> [Text shown]:
::::::::

The framers of the Indian Constitution deliberately bequeathed a document that was “silently pluralistic,” avoiding the rigid, often incendiary, ethnic categorisations found in other postcolonial charters. Instead, they opted for a functional, protective framework.
As established in the constitutional scheme, Articles 29 and 30 were never intended as “privileges” for the weak, but as “safeguards” for the unique: essential structural components designed to preserve the cultural, linguistic and educational identity of communities within India’s federal fabric.
The camouflage unveiled
The 2026 Bill seeks to shatter this silence with the cacophony of aggressive disruption, imposing a monochromatic structure upon a kaleidoscopic society. It introduces a “demographic clarity clause,” decreeing that any community exceeding 2 per cent of the national population, 20 per cent of a state’s population, or 50 per cent of a district’s population, automatically forfeits its minority status and the subsequent protections of Article 30.

::::::::

> [Task 1]:
Answer these questions about the passage on the Indian Constitution:
(a) Which two articles does the passage on the Indian Constitution describe as "safeguards" for the unique?
(b) What name does the 2026 Bill give to the clause it introduces?
(c) Above what share of a district's population does a community lose its minority status under that clause?
> [Task 2]: Convert the stretch of the records from the line containing "1. Back in the" through the end of the records into a Markdown table with the columns Number and Record line, leaving out blank lines.

::::::::

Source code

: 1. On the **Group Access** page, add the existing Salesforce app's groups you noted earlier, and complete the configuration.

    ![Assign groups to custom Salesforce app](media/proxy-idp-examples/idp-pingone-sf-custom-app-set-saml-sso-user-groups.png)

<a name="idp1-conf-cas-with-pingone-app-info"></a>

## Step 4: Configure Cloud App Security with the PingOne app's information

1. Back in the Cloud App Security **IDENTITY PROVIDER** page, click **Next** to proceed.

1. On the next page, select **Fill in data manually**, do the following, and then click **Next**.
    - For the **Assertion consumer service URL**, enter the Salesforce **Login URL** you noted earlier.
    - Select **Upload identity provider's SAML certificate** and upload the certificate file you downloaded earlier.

::::::::

> [Task answer 1]:
(a) Articles 29 and 30.
(b) A "demographic clarity clause."
(c) 50 per cent.

> [Task answer 2]:
| Number | Record line |
|---|---|
| 1 | 1. Back in the Cloud App Security **IDENTITY PROVIDER** page, click **Next** to proceed. |
| 2 | 1. On the next page, select **Fill in data manually**, do the following, and then click **Next**. |
| 3 |     - For the **Assertion consumer service URL**, enter the Salesforce **Login URL** you noted earlier. |
| 4 |     - Select **Upload identity provider's SAML certificate** and upload the certificate file you downloaded earlier. |